_Task to complete:_ Can you write out the records below word for word, starting at their first line and continuing down through the line containing "genus: Cordia", with that line included?

_Extracted records:_
# # # #

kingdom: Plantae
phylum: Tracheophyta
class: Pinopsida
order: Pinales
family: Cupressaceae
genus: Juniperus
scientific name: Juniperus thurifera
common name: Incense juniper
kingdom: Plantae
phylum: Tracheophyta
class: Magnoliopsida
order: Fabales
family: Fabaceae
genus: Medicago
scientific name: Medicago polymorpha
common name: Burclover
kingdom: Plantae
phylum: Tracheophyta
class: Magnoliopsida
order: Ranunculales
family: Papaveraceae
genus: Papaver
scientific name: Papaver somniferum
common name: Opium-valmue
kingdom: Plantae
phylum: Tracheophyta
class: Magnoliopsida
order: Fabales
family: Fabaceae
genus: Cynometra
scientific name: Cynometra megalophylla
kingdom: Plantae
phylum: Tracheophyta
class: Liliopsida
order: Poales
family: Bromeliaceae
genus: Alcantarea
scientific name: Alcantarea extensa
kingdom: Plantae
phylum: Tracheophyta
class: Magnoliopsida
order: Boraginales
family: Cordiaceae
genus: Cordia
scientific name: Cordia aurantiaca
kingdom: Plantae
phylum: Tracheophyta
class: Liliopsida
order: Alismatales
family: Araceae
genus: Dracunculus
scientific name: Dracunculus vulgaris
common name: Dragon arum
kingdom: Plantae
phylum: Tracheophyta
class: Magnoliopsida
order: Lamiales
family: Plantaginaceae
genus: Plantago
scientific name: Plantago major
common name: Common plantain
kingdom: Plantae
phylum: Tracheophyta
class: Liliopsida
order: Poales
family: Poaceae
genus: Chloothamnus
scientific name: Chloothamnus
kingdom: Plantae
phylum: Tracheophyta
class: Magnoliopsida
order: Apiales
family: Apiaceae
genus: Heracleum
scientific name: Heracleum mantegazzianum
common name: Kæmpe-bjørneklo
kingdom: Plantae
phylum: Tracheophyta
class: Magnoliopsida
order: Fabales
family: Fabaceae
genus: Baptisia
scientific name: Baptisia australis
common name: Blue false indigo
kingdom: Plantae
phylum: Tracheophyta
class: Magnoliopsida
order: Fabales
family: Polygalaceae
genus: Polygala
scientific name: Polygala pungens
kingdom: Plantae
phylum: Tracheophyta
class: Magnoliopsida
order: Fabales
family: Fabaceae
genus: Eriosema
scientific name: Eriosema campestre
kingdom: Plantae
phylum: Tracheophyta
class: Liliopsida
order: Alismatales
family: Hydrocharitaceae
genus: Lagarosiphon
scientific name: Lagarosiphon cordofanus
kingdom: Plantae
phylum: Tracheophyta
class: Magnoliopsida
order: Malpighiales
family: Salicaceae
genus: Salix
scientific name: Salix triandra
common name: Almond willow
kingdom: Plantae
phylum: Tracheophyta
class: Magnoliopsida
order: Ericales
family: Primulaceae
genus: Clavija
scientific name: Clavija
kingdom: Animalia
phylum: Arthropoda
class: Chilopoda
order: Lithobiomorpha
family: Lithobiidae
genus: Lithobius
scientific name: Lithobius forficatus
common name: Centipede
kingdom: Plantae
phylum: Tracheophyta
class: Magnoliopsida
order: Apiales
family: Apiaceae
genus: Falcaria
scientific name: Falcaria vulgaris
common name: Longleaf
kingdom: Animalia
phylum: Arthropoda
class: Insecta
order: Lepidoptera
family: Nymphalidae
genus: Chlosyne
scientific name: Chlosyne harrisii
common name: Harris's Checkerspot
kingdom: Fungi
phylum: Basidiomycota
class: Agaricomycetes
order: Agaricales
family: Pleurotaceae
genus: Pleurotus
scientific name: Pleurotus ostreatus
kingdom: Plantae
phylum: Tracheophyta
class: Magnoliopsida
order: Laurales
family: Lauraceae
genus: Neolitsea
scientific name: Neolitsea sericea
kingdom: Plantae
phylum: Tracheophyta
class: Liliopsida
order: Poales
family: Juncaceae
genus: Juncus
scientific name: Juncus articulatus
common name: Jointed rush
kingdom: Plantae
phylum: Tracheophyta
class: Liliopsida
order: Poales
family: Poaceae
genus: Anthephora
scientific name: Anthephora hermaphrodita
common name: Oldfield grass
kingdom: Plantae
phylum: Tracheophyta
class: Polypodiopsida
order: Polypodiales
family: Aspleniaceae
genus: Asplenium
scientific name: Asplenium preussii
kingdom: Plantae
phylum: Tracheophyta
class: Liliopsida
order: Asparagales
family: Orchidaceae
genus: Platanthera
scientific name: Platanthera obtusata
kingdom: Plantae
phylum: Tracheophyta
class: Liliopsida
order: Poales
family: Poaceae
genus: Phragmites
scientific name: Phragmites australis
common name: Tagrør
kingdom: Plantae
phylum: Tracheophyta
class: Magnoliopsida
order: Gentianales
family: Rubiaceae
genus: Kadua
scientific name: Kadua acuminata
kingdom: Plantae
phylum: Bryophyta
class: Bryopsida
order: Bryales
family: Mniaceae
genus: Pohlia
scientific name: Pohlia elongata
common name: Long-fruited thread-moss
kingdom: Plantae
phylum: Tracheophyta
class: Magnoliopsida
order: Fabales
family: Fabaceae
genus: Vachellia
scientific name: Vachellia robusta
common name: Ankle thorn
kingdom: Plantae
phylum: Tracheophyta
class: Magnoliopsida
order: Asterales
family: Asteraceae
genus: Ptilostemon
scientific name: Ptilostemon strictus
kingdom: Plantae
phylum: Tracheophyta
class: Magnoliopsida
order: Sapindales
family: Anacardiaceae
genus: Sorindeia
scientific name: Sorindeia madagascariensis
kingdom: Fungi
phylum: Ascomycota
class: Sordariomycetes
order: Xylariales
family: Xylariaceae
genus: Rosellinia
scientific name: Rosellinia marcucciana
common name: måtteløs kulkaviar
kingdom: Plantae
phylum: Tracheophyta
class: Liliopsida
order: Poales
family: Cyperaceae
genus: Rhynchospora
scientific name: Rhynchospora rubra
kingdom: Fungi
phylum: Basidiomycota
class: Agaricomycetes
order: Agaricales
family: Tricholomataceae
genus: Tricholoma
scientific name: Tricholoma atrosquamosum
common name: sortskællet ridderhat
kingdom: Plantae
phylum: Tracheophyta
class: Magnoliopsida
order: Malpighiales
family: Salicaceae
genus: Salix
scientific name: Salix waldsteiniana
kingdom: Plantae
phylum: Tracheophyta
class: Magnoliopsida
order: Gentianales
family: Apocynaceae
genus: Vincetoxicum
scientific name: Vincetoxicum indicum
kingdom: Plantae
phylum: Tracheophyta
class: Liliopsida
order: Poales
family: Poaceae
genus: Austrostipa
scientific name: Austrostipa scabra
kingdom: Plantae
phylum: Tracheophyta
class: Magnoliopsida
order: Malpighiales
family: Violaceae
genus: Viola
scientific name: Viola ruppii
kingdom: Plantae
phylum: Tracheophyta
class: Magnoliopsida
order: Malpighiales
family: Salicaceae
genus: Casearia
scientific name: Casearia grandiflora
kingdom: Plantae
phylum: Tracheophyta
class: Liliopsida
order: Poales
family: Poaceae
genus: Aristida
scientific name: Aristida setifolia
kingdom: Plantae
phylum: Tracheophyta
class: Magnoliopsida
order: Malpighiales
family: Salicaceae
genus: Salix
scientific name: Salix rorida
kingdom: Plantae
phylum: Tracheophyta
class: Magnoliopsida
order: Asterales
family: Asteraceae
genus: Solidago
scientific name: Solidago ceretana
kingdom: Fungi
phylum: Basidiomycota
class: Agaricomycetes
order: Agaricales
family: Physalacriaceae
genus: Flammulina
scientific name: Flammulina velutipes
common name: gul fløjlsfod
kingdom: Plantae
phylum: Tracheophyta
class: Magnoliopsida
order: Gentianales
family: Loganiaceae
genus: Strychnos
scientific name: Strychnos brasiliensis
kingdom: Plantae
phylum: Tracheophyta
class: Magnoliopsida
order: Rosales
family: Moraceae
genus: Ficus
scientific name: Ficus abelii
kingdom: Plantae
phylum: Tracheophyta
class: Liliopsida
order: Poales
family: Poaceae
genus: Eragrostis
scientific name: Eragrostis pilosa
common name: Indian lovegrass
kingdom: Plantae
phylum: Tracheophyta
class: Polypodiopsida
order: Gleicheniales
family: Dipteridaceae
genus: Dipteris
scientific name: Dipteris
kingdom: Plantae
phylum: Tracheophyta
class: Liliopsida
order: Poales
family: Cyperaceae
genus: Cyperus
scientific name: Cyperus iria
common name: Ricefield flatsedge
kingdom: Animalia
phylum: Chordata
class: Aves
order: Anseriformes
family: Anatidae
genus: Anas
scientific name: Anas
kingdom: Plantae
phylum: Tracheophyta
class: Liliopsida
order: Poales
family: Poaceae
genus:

# # # #

_Answer to this task:_
kingdom: Plantae
phylum: Tracheophyta
class: Pinopsida
order: Pinales
family: Cupressaceae
genus: Juniperus
scientific name: Juniperus thurifera
common name: Incense juniper
kingdom: Plantae
phylum: Tracheophyta
class: Magnoliopsida
order: Fabales
family: Fabaceae
genus: Medicago
scientific name: Medicago polymorpha
common name: Burclover
kingdom: Plantae
phylum: Tracheophyta
class: Magnoliopsida
order: Ranunculales
family: Papaveraceae
genus: Papaver
scientific name: Papaver somniferum
common name: Opium-valmue
kingdom: Plantae
phylum: Tracheophyta
class: Magnoliopsida
order: Fabales
family: Fabaceae
genus: Cynometra
scientific name: Cynometra megalophylla
kingdom: Plantae
phylum: Tracheophyta
class: Liliopsida
order: Poales
family: Bromeliaceae
genus: Alcantarea
scientific name: Alcantarea extensa
kingdom: Plantae
phylum: Tracheophyta
class: Magnoliopsida
order: Boraginales
family: Cordiaceae
genus: Cordia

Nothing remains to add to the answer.